Given the accelerating numbers of coronavirus cases both at home and abroad, India has once again pushed back its plans to reopen airports to international flights. New Delhi had hoped to lift restrictions on inbound flights by the end of July—after delaying its removal by two weeks—but the country’s aviation regulator has since announced that the ban will remain in force for another month.
In a statement published last Friday, the Directorate General of Civil Aviation (DGCA) said, “The government has decided to extend the suspension on the scheduled international commercial passenger services to/from India up to 2359 hours IST of 31st August.”
The prohibition does not apply to special charter services that have been approved by the DGCA. So far, India has signed “air bubble” agreements with the United States, France, Germany, the UK, and the UAE to operate limited commercial flights and ferry stranded travelers back to their home countries.

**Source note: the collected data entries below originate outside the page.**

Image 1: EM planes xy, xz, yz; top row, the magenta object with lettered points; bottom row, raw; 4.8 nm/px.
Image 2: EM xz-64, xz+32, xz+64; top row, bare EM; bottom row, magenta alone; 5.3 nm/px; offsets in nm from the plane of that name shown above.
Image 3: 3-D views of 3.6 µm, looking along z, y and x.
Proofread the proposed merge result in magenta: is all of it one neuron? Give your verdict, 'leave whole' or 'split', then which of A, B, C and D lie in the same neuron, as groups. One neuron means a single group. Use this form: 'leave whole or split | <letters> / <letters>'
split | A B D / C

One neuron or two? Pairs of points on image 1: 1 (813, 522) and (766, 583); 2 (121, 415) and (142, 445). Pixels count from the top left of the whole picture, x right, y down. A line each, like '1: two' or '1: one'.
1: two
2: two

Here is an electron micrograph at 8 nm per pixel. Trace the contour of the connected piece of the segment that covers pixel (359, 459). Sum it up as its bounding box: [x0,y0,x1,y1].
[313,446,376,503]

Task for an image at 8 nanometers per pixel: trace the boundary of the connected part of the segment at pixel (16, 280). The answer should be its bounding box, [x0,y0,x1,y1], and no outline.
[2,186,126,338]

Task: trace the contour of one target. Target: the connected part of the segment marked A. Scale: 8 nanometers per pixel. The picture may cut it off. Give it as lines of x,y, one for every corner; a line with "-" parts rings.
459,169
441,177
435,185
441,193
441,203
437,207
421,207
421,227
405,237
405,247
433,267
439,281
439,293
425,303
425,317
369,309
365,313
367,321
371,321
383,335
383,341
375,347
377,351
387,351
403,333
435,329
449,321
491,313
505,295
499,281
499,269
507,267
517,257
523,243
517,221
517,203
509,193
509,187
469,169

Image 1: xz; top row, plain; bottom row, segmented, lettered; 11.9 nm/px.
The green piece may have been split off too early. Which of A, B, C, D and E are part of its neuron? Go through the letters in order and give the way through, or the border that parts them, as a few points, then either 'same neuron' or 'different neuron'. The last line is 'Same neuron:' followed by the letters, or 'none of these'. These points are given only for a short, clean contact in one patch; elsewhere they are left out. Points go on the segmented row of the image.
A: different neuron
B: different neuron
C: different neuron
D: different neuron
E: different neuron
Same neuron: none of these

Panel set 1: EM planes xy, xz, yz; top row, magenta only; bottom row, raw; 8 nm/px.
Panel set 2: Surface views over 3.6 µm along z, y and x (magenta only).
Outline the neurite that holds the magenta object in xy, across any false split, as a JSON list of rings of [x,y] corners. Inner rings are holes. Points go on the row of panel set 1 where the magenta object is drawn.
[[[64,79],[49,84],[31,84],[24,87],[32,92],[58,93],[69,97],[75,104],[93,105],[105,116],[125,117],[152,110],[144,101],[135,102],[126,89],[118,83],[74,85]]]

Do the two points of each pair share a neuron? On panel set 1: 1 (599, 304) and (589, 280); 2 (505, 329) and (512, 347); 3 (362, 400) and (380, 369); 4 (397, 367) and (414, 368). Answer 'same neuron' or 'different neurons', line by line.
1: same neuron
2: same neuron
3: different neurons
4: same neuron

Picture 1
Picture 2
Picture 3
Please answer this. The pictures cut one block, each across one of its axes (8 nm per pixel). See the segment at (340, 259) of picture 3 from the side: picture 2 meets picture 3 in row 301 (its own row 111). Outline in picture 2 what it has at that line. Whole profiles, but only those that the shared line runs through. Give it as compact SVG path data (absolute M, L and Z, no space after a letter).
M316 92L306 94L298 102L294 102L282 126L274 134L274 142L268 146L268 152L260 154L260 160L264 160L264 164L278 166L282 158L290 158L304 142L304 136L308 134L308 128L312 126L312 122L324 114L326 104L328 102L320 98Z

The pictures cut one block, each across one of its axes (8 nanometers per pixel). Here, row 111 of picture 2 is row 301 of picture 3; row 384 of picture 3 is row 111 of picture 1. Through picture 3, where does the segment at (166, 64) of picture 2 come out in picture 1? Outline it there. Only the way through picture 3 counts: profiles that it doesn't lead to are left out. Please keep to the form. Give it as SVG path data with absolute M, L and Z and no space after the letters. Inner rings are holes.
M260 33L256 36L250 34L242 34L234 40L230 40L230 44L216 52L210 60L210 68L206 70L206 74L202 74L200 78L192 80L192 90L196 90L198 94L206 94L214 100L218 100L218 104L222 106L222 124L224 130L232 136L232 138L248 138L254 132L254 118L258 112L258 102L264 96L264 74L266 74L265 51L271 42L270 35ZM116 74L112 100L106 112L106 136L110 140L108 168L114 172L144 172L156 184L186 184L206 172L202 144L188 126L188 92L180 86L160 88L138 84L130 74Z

The Indian government granted United Airlines permission to fly from Newark to Delhi and Mumbai over the past two weeks, while Air France offered a reduced service from Paris to Delhi, Mumbai, and Bangalore in the same period. Meanwhile, British Airways has opened bookings for flights between London and Delhi starting on August 19.
Though the name “air bubbles” might suggest otherwise, the policy does not give travelers the opportunity to bypass mandatory quarantine requirements. For example, Indian citizens returning to Delhi from abroad must face a weeklong quarantine at a designated facility, followed by another seven days of self-isolation at home.
India’s Ministry of Civil Aviation is also eyeing bilateral travel arrangements with Canada and Hong Kong. But while Air India has already applied to resume regular services to the latter, Hong Kong authorities are not allowing any passenger flights from India given the scale of its domestic coronavirus outbreak. India currently has the third-highest caseload of any country in the world, with more than 1,695,000 confirmed Covid-19 infections and at least 36,500 related deaths (overtaking Italy) as of August 3.